Dear Shel Silverstein,
Recently, I heard this quote ‘If you light a lamp for someone it will also brighten your path” (Unknown). When I was little I never really payed attention to the words I heard from a book although I could quote some of the pages as my mom read them When I was Me, it wasn’t about finding a message from the book and using it in my own life. To me it was just a game. Listen to mom read and then pretend to go to bed, and when she would check on me, close my eyes and be quiet. It wasn’t until the night that my dad read The Giving Tree that I actually started to pay close attention. It changed my life forever.

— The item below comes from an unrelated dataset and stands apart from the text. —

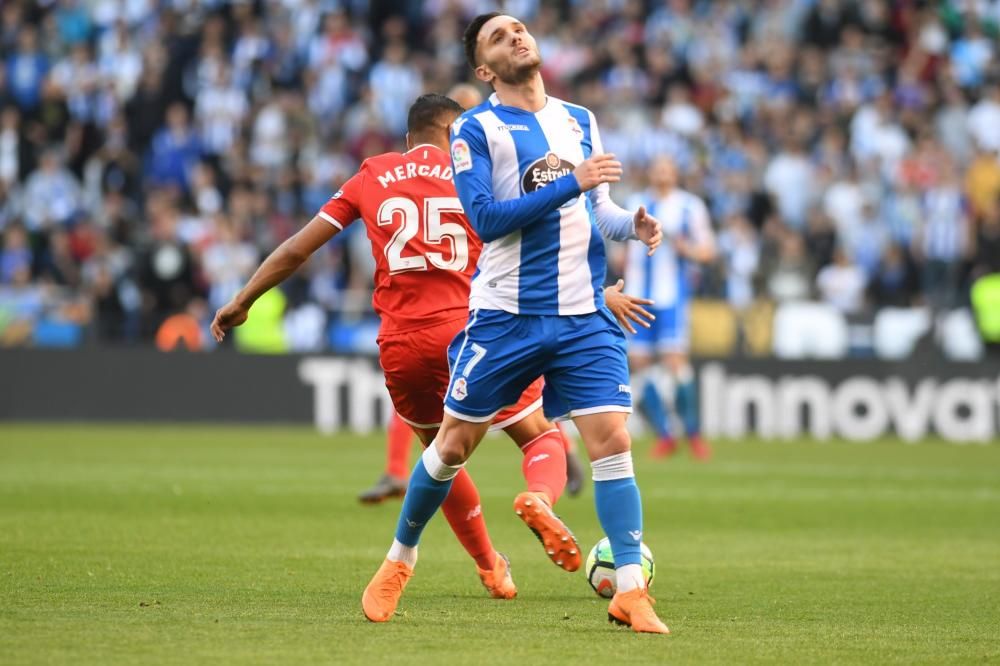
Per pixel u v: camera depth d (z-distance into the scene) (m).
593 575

Thank you so much for writing your book. If it weren’t for The Giving Tree, I would have never become who I am today. Not only did it teach me that to be happy you have to make others happy, it also taught me one of the greatest lessons anyone could leam in life. You can never judge someone by who you think they are; you have to know them first. When I reread your book a few weeks ago, it stood out to me just like it did the day my dad read it to me. "I want to buy things and have fun. I want some money?" "I'm sorry," said the tree, "but I have no money. I have only leaves and apples. Take my apples, Boy, and sell them in the city. Then you will have money and you will be happy." This really jumped out at me. Not only did the tree try to make this boy happy when he was being selfish and being needy, she gave up really important things just for him I sat there and struggled with the fact that he was so rude and didn’t even think about the tree, yet the tree had no problem helping him All I could manage to do was think bad things about this boy, but after thinking, I realized that for whatever reason it may be, the tree saw something good in him and still gave him what he asked for. I had judged him all wrong the whole time.
The night my dad walked into my room, set up a camera, and read The Giving Tree to me I do remember sitting in my bed and not listening. He looked up at me and asked if I was listening, and I shyly giggled and said, “No.” Of course, my dad understood the message of the book and wanted me to also, so he looked at me and told me that he wanted me to be the good little girl that he knew, and he wanted me to listen. At that point in my life, I looked up to my dad more than anyone, so I wanted to be just like him, and I listened. After he read the book, he had a long discussion with me about what he had read. I still couldn’t focus though. I asked my dad why he was video taping me, and he said, “Because one day you will be happy to see all of the old memories.” After that, I started to listen as he told me all about when he was little and the fun things he did and what made them so fun. I watch that video periodically, and it reminds me that my dad found his joy in giving. Now, I’m a teenager and my dad lives out of state. I no longer see him more than once a year, and it never crossed my mind to watch that video until I chose this book to write about. I watched it in hopes that I could feel the emotion my dad felt as he watched me grow so much in one night. Lucky me, I got to. It made me realize that at one point what was a simple book about a boy and a tree made me want to be just like the tree.
All it takes is one simple act of giving to make you and everyone around you happy. You could be giving to a homeless shelter or even putting money in a jar for someone trying to raise money for the firefighters. It doesn’t matter what the deed is or whatever reason you may have done it. What really counts is the fact that you took that twenty seconds to drop money into a jar or the five minutes where you pulled aside the so called “nerd” just to ask what’s wrong and to try and help. Whether we’re giving an item or even a simple smile, we can change the world. That’s something I learned after reading The Giving Tree. Thank you!